WHAT IS DEPTH PERCEPTION?
Your ability to judge how near or how far an object is from you.
For you to have this remarkable ability, requires you to see the world in 3D – three dimensional!
YOUR NOSE HELPS YOU TO SEE 3D!
The bridge of your nose creates a small distance between your eyes.
This means that even though each eye may be looking at the same object at the same time,
they will each be seeing a slightly different picture.
When the brain processes these two subtly dissimilar images,
it is able to combine them to form a single 3D image (stereopsis).
It is vital that the eyes work together as a team and that each eye must see clearly for this to occur.
HOW DO WE SEE DEPTH?
The brain is able to use "sign posts" to warn it that the objects it is looking at,
(for example a horse standing in front of a house), are not actually next to each other,
but are separated by a certain distance; one in front of the other.
Fortunately, not only can two eyes working as a team find these signposts,
but so can one eye on its own (monocular vision). A single eye can use the
clue of the size of the object to work out how far away it is.
The brain learns that the smaller an object is, the more likely it is to be further away.
Texture can also be used.
For example, your brain learns that when it can see the fine detail on an object, that object is likely to be closer
than an object that simply appears as an amorphous blob.
Lighting and shading can also help. The way that light falls on an object and reflects off its surfaces,
and the shadows that are cast by objects provides a clue to the brain to determine just how close that object may be.
Some people who have had good vision in one eye for a long period of time may find they have an acceptable
appreciation of depth. This is because their brain has adjusted in various ways to learn how to estimate
depth without the use of binocular vision.
What is interesting is that up to 5% of the population cannot see in three dimensions and by using these strategies to
assist in the judgment of depth they are able to perform equally well in situations where depth perception is used i.e.
catching a ball. However, some people who rely on vision primarily in one eye, may sometimes struggle with depth perception.
Fortunately, there are very few occupations, which require a high degree of 3D vision, such as being a pilot or an eye surgeon.

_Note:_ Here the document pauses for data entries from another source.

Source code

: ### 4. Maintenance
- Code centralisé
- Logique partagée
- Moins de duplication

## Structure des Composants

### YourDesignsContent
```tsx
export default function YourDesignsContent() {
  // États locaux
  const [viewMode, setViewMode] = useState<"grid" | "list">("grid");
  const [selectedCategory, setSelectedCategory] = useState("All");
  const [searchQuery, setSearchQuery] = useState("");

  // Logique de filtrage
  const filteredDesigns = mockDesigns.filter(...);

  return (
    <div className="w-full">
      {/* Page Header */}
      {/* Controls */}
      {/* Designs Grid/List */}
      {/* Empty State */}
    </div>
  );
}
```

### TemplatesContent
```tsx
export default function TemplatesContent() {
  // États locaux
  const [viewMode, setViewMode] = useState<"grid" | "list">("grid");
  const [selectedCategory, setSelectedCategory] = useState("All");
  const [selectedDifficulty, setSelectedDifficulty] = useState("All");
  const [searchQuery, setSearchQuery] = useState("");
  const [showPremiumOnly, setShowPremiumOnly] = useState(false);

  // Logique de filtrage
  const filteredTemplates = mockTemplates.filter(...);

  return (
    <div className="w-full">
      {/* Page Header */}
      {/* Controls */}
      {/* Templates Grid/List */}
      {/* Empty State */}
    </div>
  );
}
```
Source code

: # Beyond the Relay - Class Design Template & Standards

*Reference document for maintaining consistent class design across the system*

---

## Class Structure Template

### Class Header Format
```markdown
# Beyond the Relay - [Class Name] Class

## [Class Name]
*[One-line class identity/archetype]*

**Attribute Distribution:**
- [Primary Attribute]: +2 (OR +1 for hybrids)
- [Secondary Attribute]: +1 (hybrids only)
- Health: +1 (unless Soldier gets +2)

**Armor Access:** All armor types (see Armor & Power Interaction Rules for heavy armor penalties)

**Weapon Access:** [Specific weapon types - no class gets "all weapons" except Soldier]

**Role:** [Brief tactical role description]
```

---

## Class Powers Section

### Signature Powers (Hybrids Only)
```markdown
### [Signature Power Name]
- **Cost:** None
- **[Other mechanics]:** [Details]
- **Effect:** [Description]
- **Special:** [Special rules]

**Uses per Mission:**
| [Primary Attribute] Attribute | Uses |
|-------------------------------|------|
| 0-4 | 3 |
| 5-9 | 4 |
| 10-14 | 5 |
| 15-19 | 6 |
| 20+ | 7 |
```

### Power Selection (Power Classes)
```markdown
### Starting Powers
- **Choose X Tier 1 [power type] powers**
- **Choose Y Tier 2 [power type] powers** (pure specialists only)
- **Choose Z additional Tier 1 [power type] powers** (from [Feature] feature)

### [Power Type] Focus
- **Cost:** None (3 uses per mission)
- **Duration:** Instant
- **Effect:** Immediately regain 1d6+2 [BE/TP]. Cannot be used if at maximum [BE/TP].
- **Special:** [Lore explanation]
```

There are several conditions which can affect one or both the eyes of a child, disrupting 3D vision development and the
ability to see depth. Some examples include trauma, nearsightedness, misaligned eyes (squint), nerve conditions and amblyopia.
Did You Know?
We develop the ability to see depth over several years; from 3 - 6 months to 6 -7 years of age.
WHEN DO WE DEVELOP THE ABILITY TO SEE IN 3D AND TO SEE DEPTH?
Humans are not born with the ability to see in 3D or perceive depth. This process only begins at around the 3-6 months
of age and continues for a further 6 to 7 years.
This time span is critical for the development of 3D vision (stereopsis) and depth perception.
If one or both of the eyes are adversely affected in some way during this time period, the child may rapidly lose this ability.
This is why it is important to test children’s eyesight at various determined points during their growth and to have a child
immediately assessed by an expert if the structure of the eye or degree of vision changes.
Unfortunately, if the condition has been present for some time it may not be possible to restore a child’s stereopsis.
HOW DOES ONE TEST FOR STEREOPSIS AND DEPTH PERCEPTION?
We can test stereopsis in the clinic in a number of different ways. For example, If a child can see in 3D and perceive
depth, specially designed glasses will enable that child to see a 3D image ‘arise’ out of a flat 2D surface.
The child’s excitement at seeing a picture come to life in front of them is usually evident. Children without this ability will not react to the flat image.
Children as young as 12 months of age will often show a positive response to a stereo test, if they have stereopsis.
Did You Know?
Developing a squint can put a child at risk of losing the ability to see in 3D.